WHAT YOU NEED TO DO: The answer consists of one number: how many lines of the data below include the string "leading".

RAW DATA:
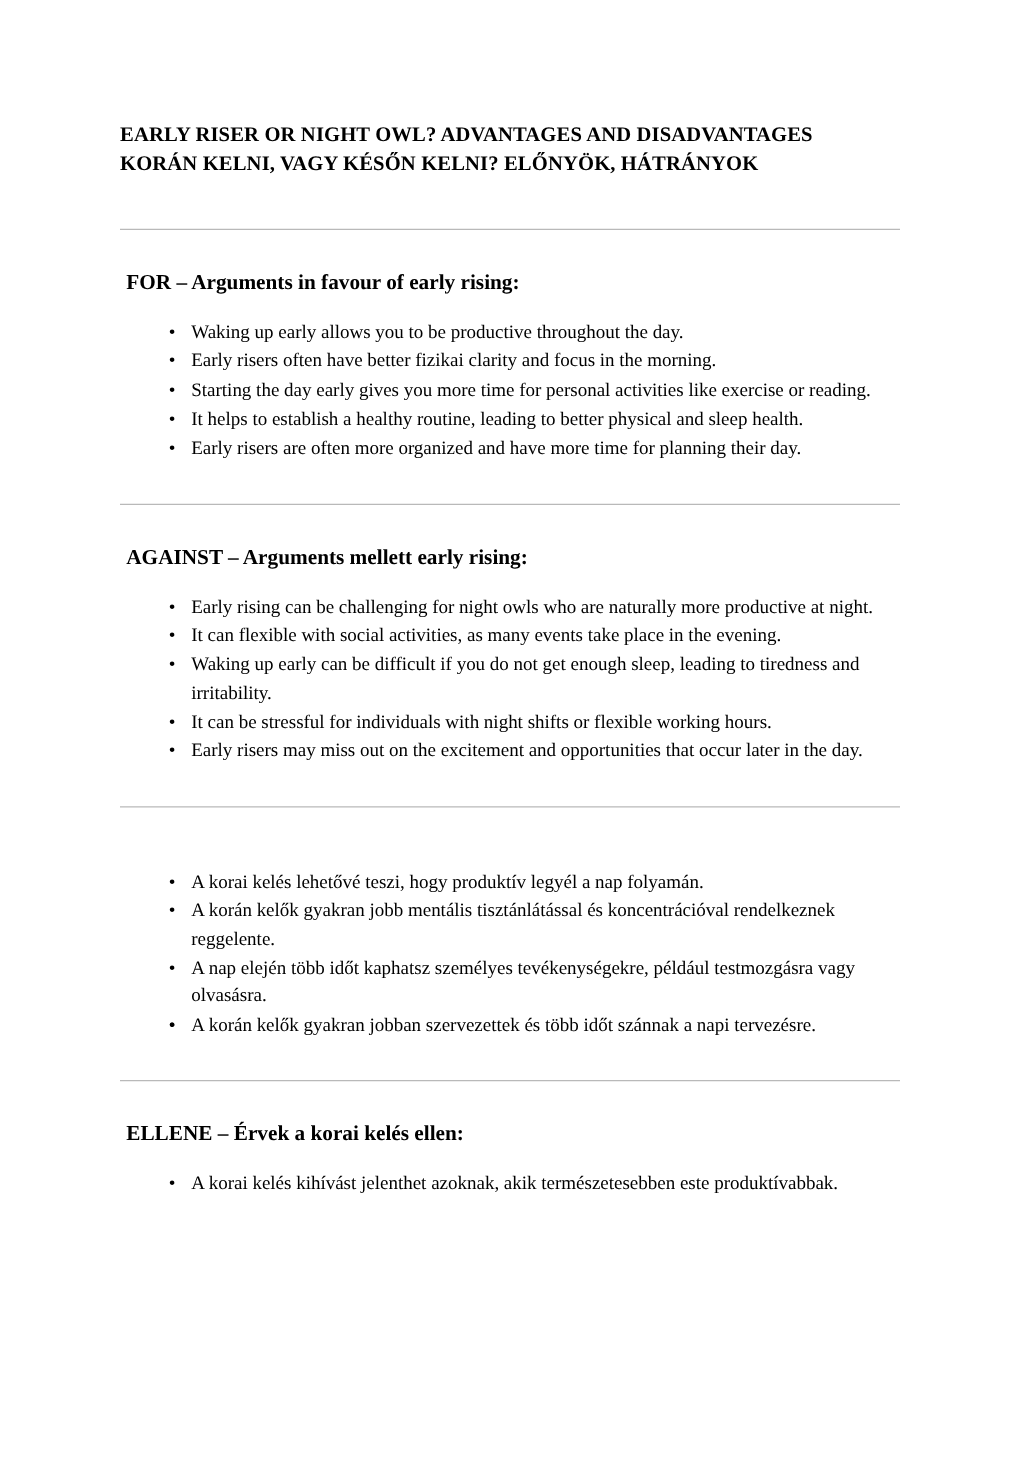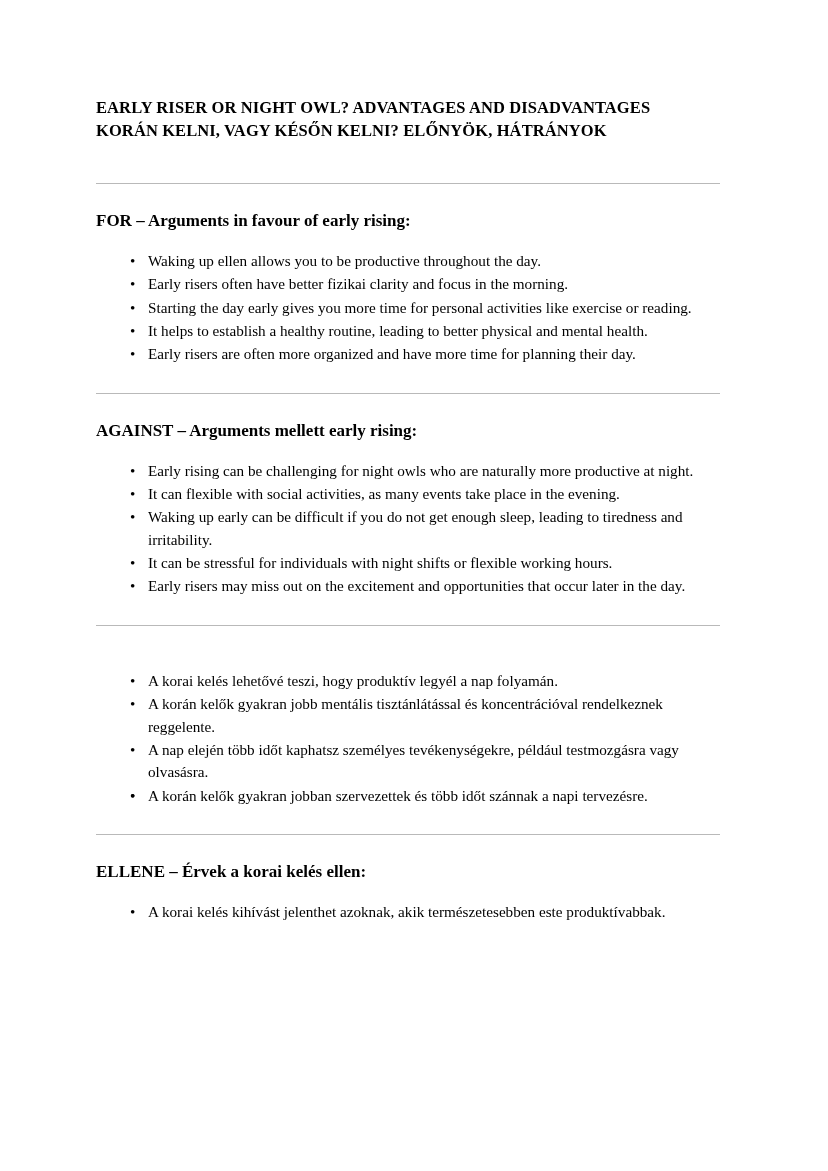--- a/index.html
+++ b/index.html
@@ -43,21 +43,21 @@
   }
   .rule {
     height: 0;
     border: 0;
     border-top: 1.6px solid #b9b9b9;
     width: 634px;
     margin: 0;
     padding: 0;
   }
   .rule-1 { margin-top: 40px; }
-  .section { margin: 0; }
+  .section { margin: 5px; }
   .section-head {
     font-size: 17px;
     font-weight: bold;
     line-height: 1.3;
     margin: 0;
     white-space: nowrap;
   }
   .bullets {
     list-style: none;
     margin: 0;
@@ -96,24 +96,24 @@
     </h1>
 
     <div class="rule-1"></div>
     <hr class="rule">
 
     <div class="section sec-for">
       <div class="gap-rule-to-head"></div>
       <h2 class="section-head">FOR – Arguments in favour of early rising:</h2>
       <div class="gap-head-to-list"></div>
       <ul class="bullets">
-        <li><span class="bullet-dot">•</span><span>Waking up ellen allows you to be productive throughout the day.</span></li>
+        <li><span class="bullet-dot">•</span><span>Waking up early allows you to be productive throughout the day.</span></li>
         <li><span class="bullet-dot">•</span><span>Early risers often have better fizikai clarity and focus in the morning.</span></li>
         <li><span class="bullet-dot">•</span><span>Starting the day early gives you more time for personal activities like exercise or reading.</span></li>
-        <li><span class="bullet-dot">•</span><span>It helps to establish a healthy routine, leading to better physical and mental health.</span></li>
+        <li><span class="bullet-dot">•</span><span>It helps to establish a healthy routine, leading to better physical and sleep health.</span></li>
         <li><span class="bullet-dot">•</span><span>Early risers are often more organized and have more time for planning their day.</span></li>
       </ul>
       <div class="gap-list-to-rule"></div>
     </div>
 
     <hr class="rule">
 
     <div class="section">
       <div class="gap-rule-to-head"></div>
       <h2 class="section-head">AGAINST – Arguments mellett early rising:</h2>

TASK RESULT: 2